In future though, Grant Collins wants you to think of a cocktail, and in particular, the Strawberry Smack that he has created for his Sydney ‘gin palace’ called Gin Lane.
“You can’t have anything more stereotypically English than gin and strawberries,” he said. “I wanted something that’s sort of evokes memories of summer.”
And the Strawberry Smack does just that. With gin, lemon curd and strawberries, you might assume that this drink will be sickly sweet but a balsamic reduction dries it out nicely and gives it some length on the palate.
“This drink really is a crazy mix. It’s like the drink that keeps giving us a buzz,” Collins continued. “It’s got so many layers in it and I think that’s why it’s so popular. We’ve had a few guys who look at it, think it’s a bit girly, and then they drink it and find it’s actually quite strong.
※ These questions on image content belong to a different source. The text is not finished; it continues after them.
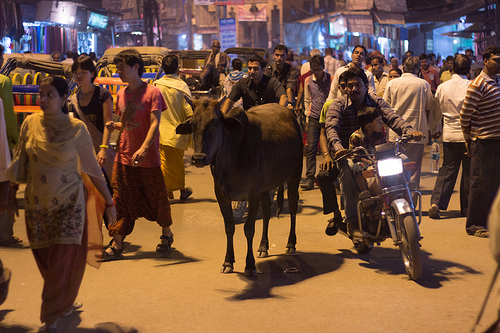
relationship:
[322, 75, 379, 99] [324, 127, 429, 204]
men on motorcycle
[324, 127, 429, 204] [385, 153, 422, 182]
motorcycle has headlight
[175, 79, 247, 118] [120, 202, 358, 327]
cow on street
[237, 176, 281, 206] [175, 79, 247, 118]
stomach of cow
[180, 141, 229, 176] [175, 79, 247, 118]
mouth of cow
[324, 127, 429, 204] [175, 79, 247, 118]
motorcycle beside cow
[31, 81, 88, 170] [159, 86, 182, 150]
woman wearing yellow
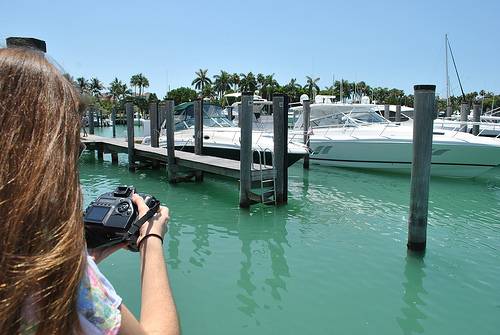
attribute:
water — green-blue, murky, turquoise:
[105, 153, 499, 333]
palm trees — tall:
[84, 67, 414, 98]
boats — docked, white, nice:
[170, 99, 494, 183]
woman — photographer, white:
[0, 44, 174, 334]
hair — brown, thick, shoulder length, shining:
[2, 48, 79, 277]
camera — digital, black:
[84, 184, 156, 236]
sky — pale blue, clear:
[8, 3, 499, 78]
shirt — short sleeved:
[27, 246, 128, 334]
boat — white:
[313, 100, 417, 162]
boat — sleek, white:
[272, 93, 497, 185]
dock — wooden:
[81, 98, 296, 220]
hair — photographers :
[12, 50, 112, 334]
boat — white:
[264, 94, 499, 179]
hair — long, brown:
[0, 47, 87, 332]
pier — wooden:
[81, 94, 315, 221]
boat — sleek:
[313, 103, 478, 183]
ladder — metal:
[250, 147, 276, 200]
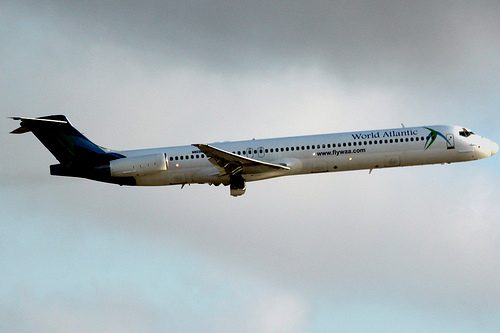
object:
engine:
[109, 152, 168, 178]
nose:
[474, 134, 499, 158]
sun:
[439, 91, 468, 145]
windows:
[294, 138, 423, 150]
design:
[422, 125, 455, 151]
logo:
[428, 125, 450, 150]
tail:
[6, 109, 132, 192]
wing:
[180, 137, 283, 188]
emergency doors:
[257, 147, 264, 158]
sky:
[3, 1, 496, 331]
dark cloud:
[48, 2, 498, 86]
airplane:
[5, 114, 499, 199]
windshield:
[458, 129, 474, 136]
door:
[446, 134, 454, 150]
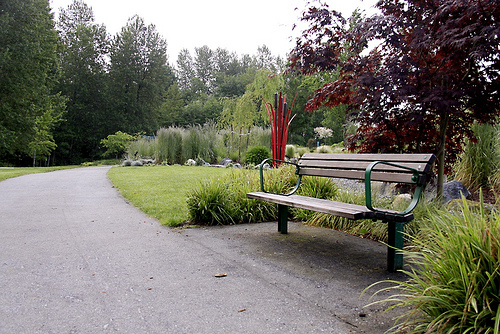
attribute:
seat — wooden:
[245, 189, 415, 224]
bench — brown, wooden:
[244, 149, 438, 271]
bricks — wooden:
[245, 146, 445, 251]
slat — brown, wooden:
[246, 189, 365, 224]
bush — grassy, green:
[350, 184, 499, 331]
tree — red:
[341, 62, 408, 142]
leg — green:
[246, 152, 423, 317]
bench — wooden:
[225, 104, 443, 249]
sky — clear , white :
[144, 0, 284, 55]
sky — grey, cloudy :
[50, 0, 412, 60]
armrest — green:
[363, 153, 428, 220]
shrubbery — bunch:
[185, 119, 496, 330]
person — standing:
[309, 129, 331, 150]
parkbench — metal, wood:
[235, 131, 444, 280]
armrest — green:
[253, 152, 305, 197]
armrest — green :
[364, 160, 421, 215]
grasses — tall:
[190, 161, 492, 323]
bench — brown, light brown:
[249, 147, 434, 281]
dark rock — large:
[428, 180, 473, 209]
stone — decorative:
[230, 161, 242, 168]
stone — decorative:
[221, 162, 235, 168]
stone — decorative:
[185, 157, 198, 167]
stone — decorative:
[118, 158, 134, 168]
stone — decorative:
[128, 158, 143, 167]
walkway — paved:
[5, 161, 248, 326]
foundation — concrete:
[187, 207, 427, 317]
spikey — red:
[262, 90, 294, 177]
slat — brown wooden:
[296, 156, 430, 181]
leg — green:
[386, 222, 409, 272]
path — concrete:
[63, 145, 390, 314]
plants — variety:
[160, 129, 193, 162]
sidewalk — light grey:
[1, 166, 354, 331]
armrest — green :
[258, 156, 303, 191]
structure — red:
[258, 84, 308, 158]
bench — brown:
[251, 133, 385, 215]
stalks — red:
[261, 91, 306, 169]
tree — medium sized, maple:
[280, 3, 497, 208]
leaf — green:
[473, 181, 485, 215]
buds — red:
[296, 36, 481, 152]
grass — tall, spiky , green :
[132, 149, 498, 331]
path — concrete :
[0, 163, 398, 332]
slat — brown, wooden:
[296, 163, 420, 182]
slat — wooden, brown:
[253, 190, 363, 217]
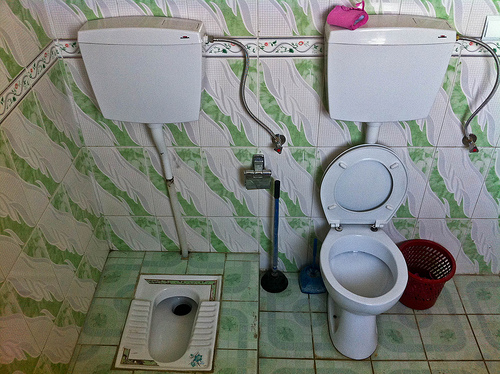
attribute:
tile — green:
[108, 250, 497, 371]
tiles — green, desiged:
[261, 311, 313, 359]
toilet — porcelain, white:
[317, 136, 410, 362]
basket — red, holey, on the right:
[393, 234, 456, 310]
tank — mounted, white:
[327, 15, 456, 125]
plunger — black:
[259, 175, 291, 293]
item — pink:
[324, 3, 368, 34]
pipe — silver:
[206, 29, 286, 153]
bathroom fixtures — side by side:
[81, 18, 450, 122]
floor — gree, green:
[260, 267, 499, 373]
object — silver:
[245, 151, 273, 189]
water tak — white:
[79, 19, 205, 124]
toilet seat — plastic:
[320, 146, 406, 233]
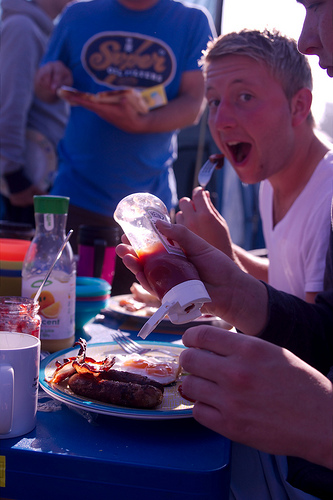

It’s quite punchy”
Collins will be the first to tell you that the thing that truly stabilised this drink is the Balsamic Reduction.
To make it, the bar uses 350mls of balsamic vinegar, two cups water and 60 mils of maple syrup. They reduce that for 20 minutes on the low heat.
“What it does is caramelize everything in the maple syrup and that binds to the balsamic, so it takes the bitterness off it,” Collins points out. “But it’s a sweet-sour that’s really quite beautiful. Balsamic goes with the strawberries really well. And a reduction goes even better.
While Tanqueray is the bar’s house Gin, Collins believes that they would probably use the brand anyway for this drink.
“The thing about Tanqueray is that it’s so adaptable. It’s a gin that you can use as easily in a cocktail as you can in a G&T. It’s a very stand-up, traditional, great British London dry gin. And the colour of it matches the colour of the venue, coincidentally.
“There are so many amazing gins out there now and we’ve got over 175 them here. But I think Tanqueray is a good fit and it goes really well with Strawberries. We get such a wide demographic here, from 20-year-olds through to 70-year-olds. And your traditional gin drinker really likes that stand-up, heavy gin, of a traditional London dry.
The foam on the top of the drink is not only aesthetically pleasing but also extremely easy of anyone to do at home, whether they have a creamer or not.
“You can actually just put aquafaba together with whatever ingredient you like and you can actually just shake it up.,” explains Collins. “In this case, we’ve used Prosecco, Lemon Juice and Sugar Syrup.
“With no ice, you can just dry shake it and the emulsifier is so strong, it will emulsify anything. You can actually make a homemade foam of anything, just with the aquafaba and a bit of sugar. Shake it up and you’ve got a foam.“
Triple frozen ice
As always, ice is a key ingredient but Collins says that they have a trick they use for all their classic cocktails to ensure that it doesn’t dilute the drink.
“Try and get a bigger ice block tray and simply put it in so the freezer freezes as you normally do,” he explains. “As soon as it’s frozen, take it out for about 30 minutes and then repeat that process three times.
“Every time you take it out, it starts melting on itself. And every time you put it back in, the molecules get tighter. So by the third time, or if you’re super keen and got lots of time you can do it five times, the ice never melts.”
45 mils of Tanqueray London Dry
10 mils Crème de Fraise.
10 mils of Aperol
5 mils of the balsamic reduction,
30 mils of the strawberry puree
10 mils of lemon juice
Barspoon Lemon Curd
dash of aquafaba
Add all ingredients to a shaker and give it a good dry shake. Add a bit of ice and shake again, before pouring it into a highball glass over ice. Then add the foam over the top. Garnish with a strawberry and a slice of Lemon.